三月九日(火)
翌日火曜日は、高校入試の前日。というわけで私たち在校生は、試験室となる教室を清掃したあと、午前のうちに学校から追い出される。午後からは先生たちが準備をするからだ。帰りはお昼の電車にて。どんより曇った空の下、私と彰代は駅舎の中に人影を見つけた。
私は何ともいえない気持ちでかばんを握りしめた――彰代の念願が叶ってしまったわけだ。
(何、もしかしてあの子?)
そう目線で訊いてくる彰代に、私は頷く。すると彼女は、ためらいもなく駅舎の扉を開け、中の女の子に声を掛けた。
「こんにちはー」
・・・ってアンタ、ちょっと待てっ!
「初めましてー、スケッチブック描いてる方ですよね? 私、こっちの人の友達で、話聞いちゃったんですけど」
ひとり慌てる私を無情に引き合いに出しながら、彰代は女の子に歩み寄る。
「勝手に見ちゃってすみませんでした。でも上手ですよねー、私すっかりファンになっちゃったんですよ。お会いできて嬉しいですー♪」
本音も混じっているだろうけど、彰代はわざとらしいほど笑顔だ。「とりあえず明るく行ってみよう作戦」にしたって、ちょっとあなた。昨日の様子を知っている私は、はらはらしながら女の子の様子を窺った。
こちらをちらりと見上げただけで、一言もなく、彼女はすぐに手元に視線を戻してしまう。案の定の浮かない――いや、暗いと言い切っていい表情。右手にはいつも通り黒鉛の塊があるけれど、その下のスケッチブックは閉じられていた。

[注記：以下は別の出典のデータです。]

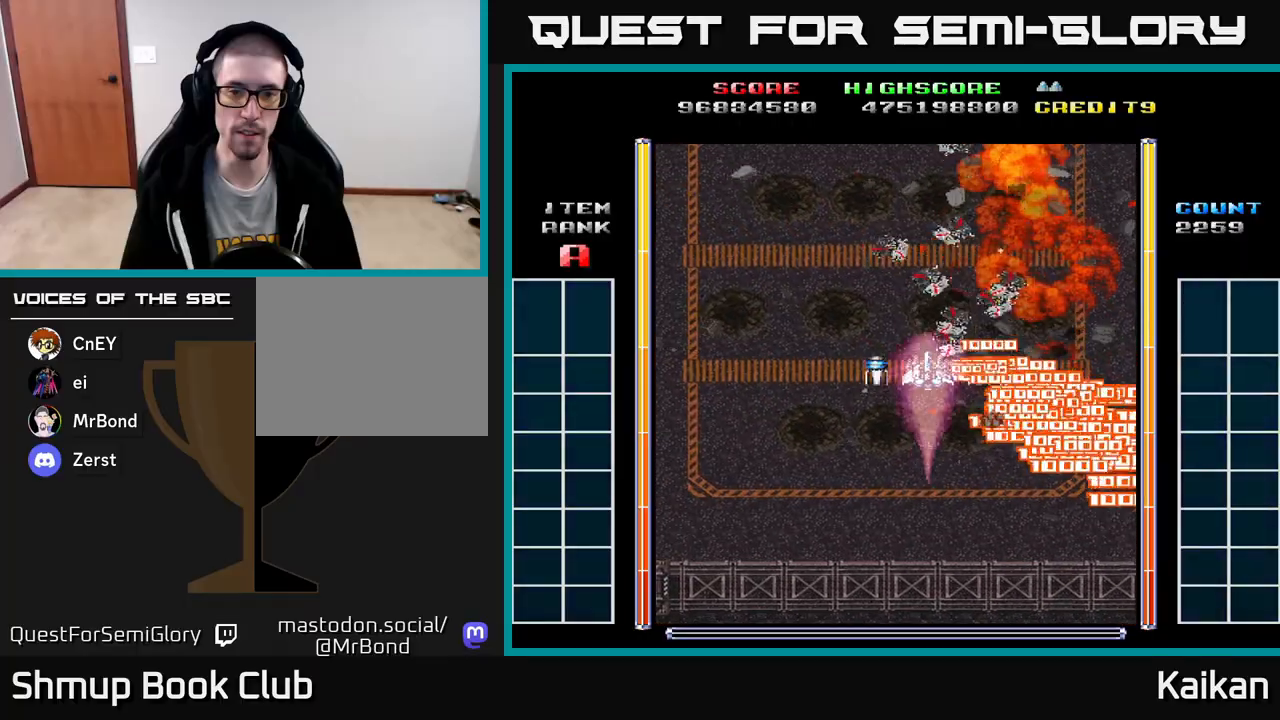
{"buttons": ["A", "DPAD_DOWN", "DPAD_RIGHT"], "left_stick": "center", "events": [[117, "A", "down"], [200, "DPAD_DOWN", "down"], [250, "DPAD_LEFT", "up"], [433, "DPAD_RIGHT", "down"]]}
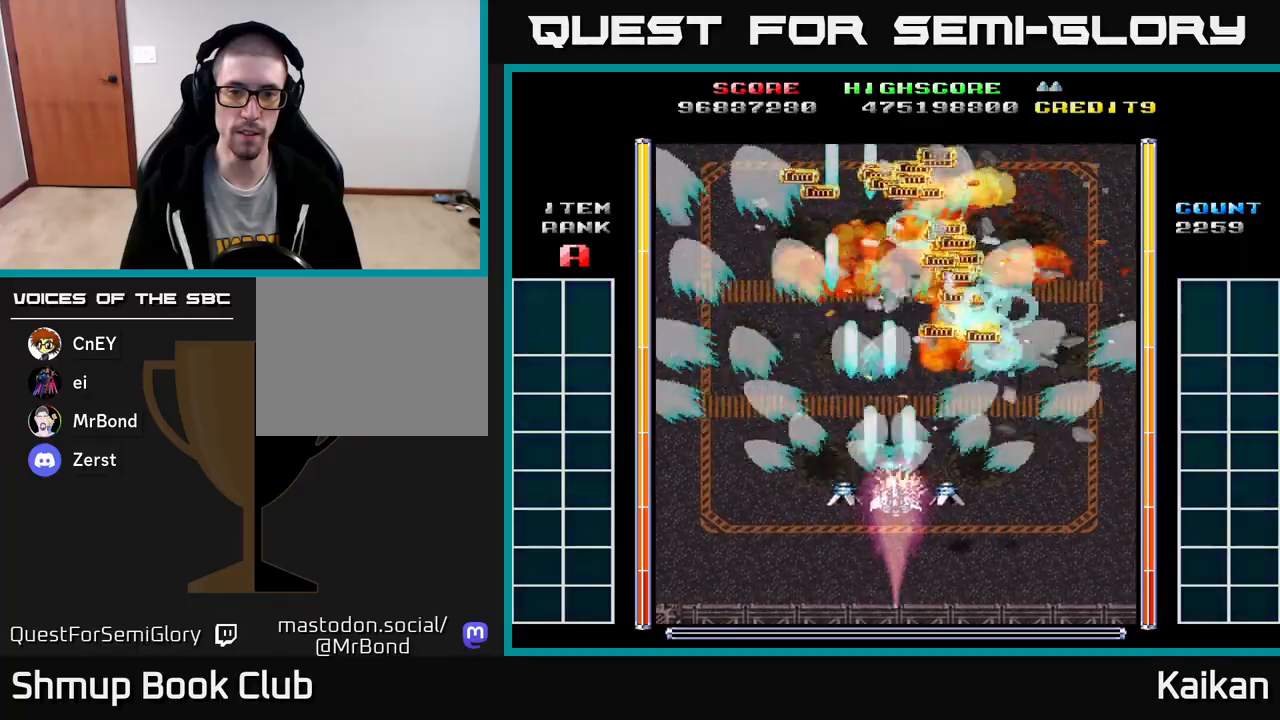
{"buttons": ["DPAD_UP", "DPAD_LEFT"], "left_stick": "center", "events": [[150, "DPAD_RIGHT", "up"], [233, "DPAD_LEFT", "down"], [267, "DPAD_DOWN", "up"], [383, "DPAD_UP", "down"], [483, "A", "up"]]}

さすがに様子がおかしいのが伝わったらしく、彰代が笑顔を引っこめる。
「・・・何かあったんですか? 私たちで力になれるか分かりませんけど、良かったら話してくれませんか? 何か出来ることがあったら――」
遮るように女の子が口を開いた。
「お話しすることはありません。お二人にできることも」
生気に欠けた、拒絶するような口調に、私はひるんでしまう。
「これは、私の問題ですから」
「そうかもしれないけど、話すだけ話してみません? 言葉にするだけで気持ちが軽くなることって、ありますよー」
対する彰代は全く引かず、いたわるように女の子の顔をのぞきこむ。――こういう所は強いのだ、我が友は。
しばらく沈黙が流れた。そして、ぽつりと女の子の声。
「・・・描けないんです」
黒鉛を握る手に力がこもり、女の子の桜色の爪が白くなる。雪のように。
「約束したのに・・・」
女の子の目には、涙も感情も見えない。ただ、底なしの穴のように暗く、影が落ちていて。

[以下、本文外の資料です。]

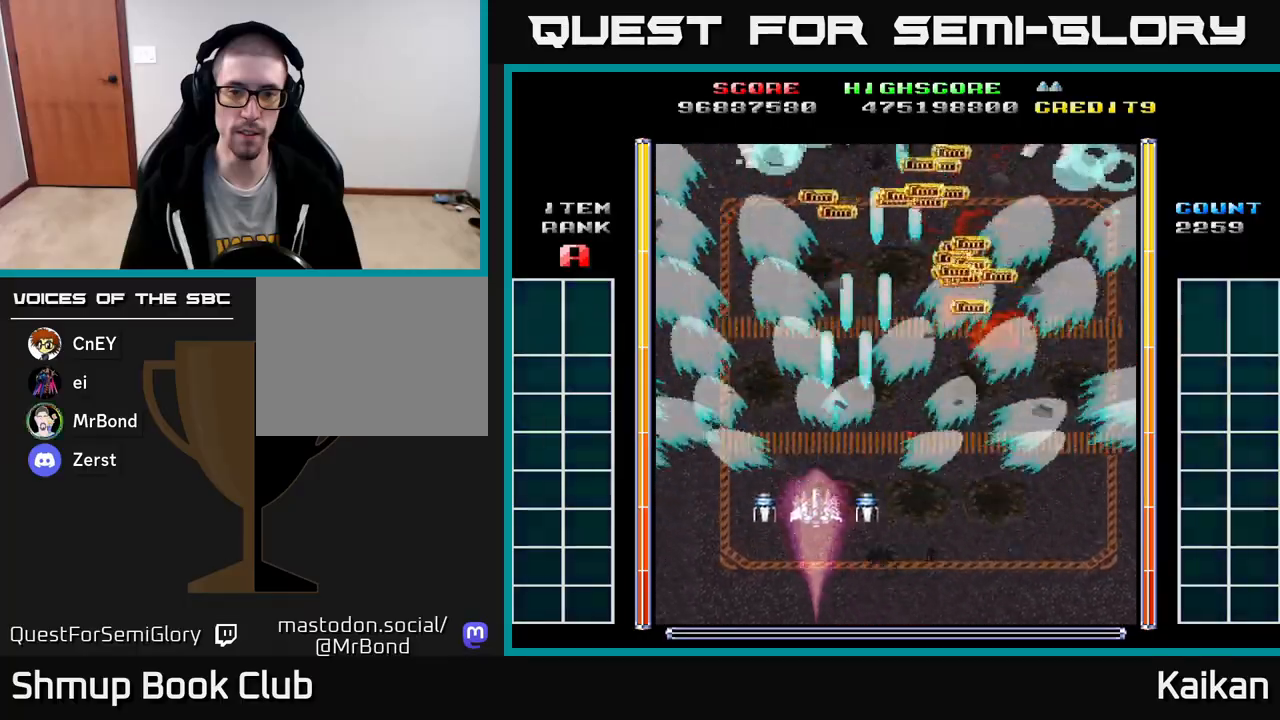
{"buttons": [], "left_stick": "center", "events": [[33, "DPAD_LEFT", "up"], [150, "DPAD_RIGHT", "down"], [300, "DPAD_RIGHT", "up"], [483, "DPAD_UP", "up"]]}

「怖いんです・・・ちゃんと描けなかったら、私は・・・あの人のこと、憶えて・・・」
思い詰めて、ひたすら自分に葛藤をぶつけている――そんな表情に、私はきゅっと口を結ぶ。この子に何がしてあげられるんだろう? 何もわかっていない私たちに。
彰代は彰代で、女の子の方へ手を伸ばしかけた。背中を撫でてあげようとかそんな感じだったのだろうけど、女の子が口を開く方が早かった。
「・・・帰ってください」
スケッチブックの表紙を見つめたまま、彼女は言った。
「これは、私の問題ですから・・・」
同じ台詞をもう一度。
もはや何も言えず、私たちは女の子を気にしながら、駅舎を後にした。